所给文本
····················

POJ 1840 Eqs hash

题意：解方程组a1x1³+ a2x2³+ a3x3³+ a4x4³+ a5x5³=0 ,x属于[50,50]且x!=0输入a1,a2,a3,a4,a5，输出一共有多少种满足方程的解。
题解：左右分开，hash

#include <iostream>
using namespace std;

#define prime 14999  
int cube[105], hash[prime][100], a[6];

void get_cube()
{
	int t = -1;
	for( int i = -50; i <= 50; i++ )
	{
		if ( i == 0 ) continue;
		cube[++t] = i*i*i;
	}
}

void get_hash()
{
	int sum, temp, i, j, k;
	for ( i = 0; i < 100; ++i )
	{
		for ( j = 0; j < 100; ++j )
		{
			k = 0;
			sum = -(cube[i]*a[1] + cube[j]*a[2]);
			temp = sum % prime;
			if ( temp < 0 ) temp += prime;
			while ( hash[temp][k] != -1 ) ++k;
			hash[temp][k] = sum;
		}
	}
}

int eqs ()
{
	int i, j, k, h;
	int sum, temp, ans = 0;
	for ( i = 0; i < 100; ++i )
		for ( j = 0; j < 100; ++j )
			for ( k = 0; k < 100; ++k )
			{
				sum = cube[i]*a[3] + cube[j]*a[4] + cube[k]*a[5];
				temp = sum % prime;
				if ( temp < 0 ) temp += prime;
				h = 0;
				while ( hash[temp][h] != -1 )
				{
					if ( hash[temp][h] == sum )
						++ans;
					++h;
				}
			}
	return ans;
}

int main()
{
	memset(cube,0,sizeof(cube));
	memset(hash,-1,sizeof(hash));
	for ( int i = 1; i <= 5; ++i )
		scanf("%d",a+i);
	get_cube();
	get_hash();
	printf("%d\n",eqs());
	return 0;
}

····················

任务说明
把上面那篇 POJ 1840 题解中从“#define prime 14999”开始、到“void get_hash()”结束的那一段一字不改地输出。

页面转录内容:
····················

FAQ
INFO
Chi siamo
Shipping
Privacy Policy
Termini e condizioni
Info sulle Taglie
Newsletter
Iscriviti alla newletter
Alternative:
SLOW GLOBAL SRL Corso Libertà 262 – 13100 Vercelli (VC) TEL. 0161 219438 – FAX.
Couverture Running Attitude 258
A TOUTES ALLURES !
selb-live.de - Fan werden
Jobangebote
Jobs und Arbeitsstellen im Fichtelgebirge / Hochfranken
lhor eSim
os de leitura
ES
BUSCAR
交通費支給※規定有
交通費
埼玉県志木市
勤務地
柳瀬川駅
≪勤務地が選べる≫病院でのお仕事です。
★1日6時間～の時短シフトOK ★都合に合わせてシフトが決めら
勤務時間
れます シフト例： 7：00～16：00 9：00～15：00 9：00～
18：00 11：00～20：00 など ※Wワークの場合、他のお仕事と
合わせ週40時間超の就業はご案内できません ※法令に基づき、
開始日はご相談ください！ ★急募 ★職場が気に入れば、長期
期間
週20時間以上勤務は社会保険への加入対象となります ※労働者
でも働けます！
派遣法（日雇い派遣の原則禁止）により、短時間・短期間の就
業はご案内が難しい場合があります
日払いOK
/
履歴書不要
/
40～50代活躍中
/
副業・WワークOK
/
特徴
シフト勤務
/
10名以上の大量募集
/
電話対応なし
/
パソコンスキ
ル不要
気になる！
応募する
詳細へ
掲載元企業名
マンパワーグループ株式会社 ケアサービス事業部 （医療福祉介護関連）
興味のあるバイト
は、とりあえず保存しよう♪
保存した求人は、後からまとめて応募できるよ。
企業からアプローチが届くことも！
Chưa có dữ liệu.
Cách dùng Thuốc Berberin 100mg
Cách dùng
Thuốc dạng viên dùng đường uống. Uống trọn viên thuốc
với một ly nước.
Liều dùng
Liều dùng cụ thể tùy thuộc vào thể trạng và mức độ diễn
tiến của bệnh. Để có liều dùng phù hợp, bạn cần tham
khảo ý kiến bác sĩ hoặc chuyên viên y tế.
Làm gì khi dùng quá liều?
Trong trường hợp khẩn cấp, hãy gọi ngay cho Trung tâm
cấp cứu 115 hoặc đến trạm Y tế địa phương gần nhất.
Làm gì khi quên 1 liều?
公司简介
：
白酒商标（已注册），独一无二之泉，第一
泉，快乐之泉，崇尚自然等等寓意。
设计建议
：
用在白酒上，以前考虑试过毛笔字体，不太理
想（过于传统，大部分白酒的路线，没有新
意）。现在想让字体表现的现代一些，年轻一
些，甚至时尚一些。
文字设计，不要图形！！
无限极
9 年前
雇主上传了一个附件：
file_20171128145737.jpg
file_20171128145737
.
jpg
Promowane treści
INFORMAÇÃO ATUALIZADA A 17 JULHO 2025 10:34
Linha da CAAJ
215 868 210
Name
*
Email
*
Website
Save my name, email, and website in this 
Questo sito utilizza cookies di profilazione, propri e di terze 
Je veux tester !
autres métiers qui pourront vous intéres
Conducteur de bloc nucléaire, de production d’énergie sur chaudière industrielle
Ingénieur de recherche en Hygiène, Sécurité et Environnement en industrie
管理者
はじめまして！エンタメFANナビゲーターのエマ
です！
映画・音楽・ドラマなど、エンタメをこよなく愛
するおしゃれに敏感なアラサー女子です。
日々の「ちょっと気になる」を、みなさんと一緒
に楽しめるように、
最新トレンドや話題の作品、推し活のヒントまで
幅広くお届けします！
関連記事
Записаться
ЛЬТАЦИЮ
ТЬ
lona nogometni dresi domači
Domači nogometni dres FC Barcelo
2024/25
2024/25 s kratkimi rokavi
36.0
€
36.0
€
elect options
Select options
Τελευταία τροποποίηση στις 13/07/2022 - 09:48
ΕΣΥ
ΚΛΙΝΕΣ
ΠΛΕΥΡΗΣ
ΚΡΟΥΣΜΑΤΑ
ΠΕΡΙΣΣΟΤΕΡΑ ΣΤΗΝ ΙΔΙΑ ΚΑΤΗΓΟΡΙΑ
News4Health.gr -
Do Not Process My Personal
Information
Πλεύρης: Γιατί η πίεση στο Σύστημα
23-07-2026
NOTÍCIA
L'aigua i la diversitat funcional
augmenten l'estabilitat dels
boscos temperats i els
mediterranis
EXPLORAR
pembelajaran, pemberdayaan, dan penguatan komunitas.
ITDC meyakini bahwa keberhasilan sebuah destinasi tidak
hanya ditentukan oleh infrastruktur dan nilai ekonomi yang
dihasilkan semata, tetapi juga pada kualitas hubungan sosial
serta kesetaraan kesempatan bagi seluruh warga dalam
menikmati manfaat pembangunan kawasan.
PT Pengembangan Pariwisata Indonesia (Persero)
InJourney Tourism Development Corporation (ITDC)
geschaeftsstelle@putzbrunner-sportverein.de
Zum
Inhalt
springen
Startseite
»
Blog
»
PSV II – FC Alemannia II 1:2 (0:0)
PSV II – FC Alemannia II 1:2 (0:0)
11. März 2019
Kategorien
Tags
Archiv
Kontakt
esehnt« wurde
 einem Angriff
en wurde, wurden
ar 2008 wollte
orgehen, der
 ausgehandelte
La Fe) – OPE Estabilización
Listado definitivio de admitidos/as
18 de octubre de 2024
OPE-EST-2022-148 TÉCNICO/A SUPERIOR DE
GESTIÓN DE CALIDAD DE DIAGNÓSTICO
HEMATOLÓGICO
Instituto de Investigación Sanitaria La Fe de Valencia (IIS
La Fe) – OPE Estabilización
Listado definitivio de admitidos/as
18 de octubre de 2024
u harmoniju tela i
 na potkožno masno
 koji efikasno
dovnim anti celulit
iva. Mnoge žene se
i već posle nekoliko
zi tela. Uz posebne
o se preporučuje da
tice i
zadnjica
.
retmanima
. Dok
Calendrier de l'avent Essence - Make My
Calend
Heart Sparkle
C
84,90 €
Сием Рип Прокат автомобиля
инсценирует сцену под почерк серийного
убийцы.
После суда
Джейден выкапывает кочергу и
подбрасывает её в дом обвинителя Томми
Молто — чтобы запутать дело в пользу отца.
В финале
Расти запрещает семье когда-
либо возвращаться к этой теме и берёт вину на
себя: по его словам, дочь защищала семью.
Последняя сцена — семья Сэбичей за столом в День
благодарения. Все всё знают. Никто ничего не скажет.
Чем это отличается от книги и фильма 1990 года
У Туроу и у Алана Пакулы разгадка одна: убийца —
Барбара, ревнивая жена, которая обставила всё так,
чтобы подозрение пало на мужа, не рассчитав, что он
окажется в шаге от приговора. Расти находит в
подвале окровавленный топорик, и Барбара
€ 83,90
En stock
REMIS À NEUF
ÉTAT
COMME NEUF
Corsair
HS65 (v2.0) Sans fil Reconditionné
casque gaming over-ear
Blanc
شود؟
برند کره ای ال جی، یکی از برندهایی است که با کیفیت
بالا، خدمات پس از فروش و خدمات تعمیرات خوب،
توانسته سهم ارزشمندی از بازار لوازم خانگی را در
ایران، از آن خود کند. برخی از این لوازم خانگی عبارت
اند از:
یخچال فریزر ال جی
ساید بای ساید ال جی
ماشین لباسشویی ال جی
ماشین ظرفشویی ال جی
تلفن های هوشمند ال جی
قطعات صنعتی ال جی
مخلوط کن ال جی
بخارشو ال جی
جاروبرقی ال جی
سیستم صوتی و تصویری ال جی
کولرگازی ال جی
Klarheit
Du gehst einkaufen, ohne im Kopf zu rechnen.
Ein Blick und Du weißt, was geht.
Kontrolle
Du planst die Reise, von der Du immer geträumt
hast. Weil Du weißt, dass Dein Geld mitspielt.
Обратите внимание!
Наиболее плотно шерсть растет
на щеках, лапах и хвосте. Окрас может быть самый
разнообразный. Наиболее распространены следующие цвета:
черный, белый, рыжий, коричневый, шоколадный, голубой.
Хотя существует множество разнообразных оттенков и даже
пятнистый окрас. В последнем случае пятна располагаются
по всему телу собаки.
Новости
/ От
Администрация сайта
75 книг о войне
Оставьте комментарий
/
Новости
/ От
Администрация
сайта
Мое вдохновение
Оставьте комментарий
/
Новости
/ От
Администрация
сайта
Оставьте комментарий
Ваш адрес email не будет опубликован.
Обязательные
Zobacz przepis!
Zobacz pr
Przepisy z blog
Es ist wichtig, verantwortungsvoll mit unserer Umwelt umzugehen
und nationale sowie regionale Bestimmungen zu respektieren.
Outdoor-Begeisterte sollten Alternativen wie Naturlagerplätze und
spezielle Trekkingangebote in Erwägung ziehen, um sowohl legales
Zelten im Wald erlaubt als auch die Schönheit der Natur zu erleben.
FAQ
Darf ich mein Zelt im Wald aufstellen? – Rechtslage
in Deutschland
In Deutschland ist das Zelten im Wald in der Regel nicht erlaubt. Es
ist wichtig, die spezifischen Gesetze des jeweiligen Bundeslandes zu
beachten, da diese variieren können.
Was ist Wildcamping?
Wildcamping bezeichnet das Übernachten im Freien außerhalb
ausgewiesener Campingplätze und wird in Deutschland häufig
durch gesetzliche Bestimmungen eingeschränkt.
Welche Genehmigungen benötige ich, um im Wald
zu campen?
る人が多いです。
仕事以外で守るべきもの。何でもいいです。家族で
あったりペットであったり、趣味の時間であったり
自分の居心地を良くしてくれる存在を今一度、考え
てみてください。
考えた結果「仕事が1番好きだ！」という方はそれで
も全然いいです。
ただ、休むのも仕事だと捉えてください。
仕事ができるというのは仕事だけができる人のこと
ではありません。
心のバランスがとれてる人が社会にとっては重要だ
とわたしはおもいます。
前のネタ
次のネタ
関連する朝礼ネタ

····················

作答区
#define prime 14999  
int cube[105], hash[prime][100], a[6];

void get_cube()
{
	int t = -1;
	for( int i = -50; i <= 50; i++ )
	{
		if ( i == 0 ) continue;
		cube[++t] = i*i*i;
	}
}

void get_hash()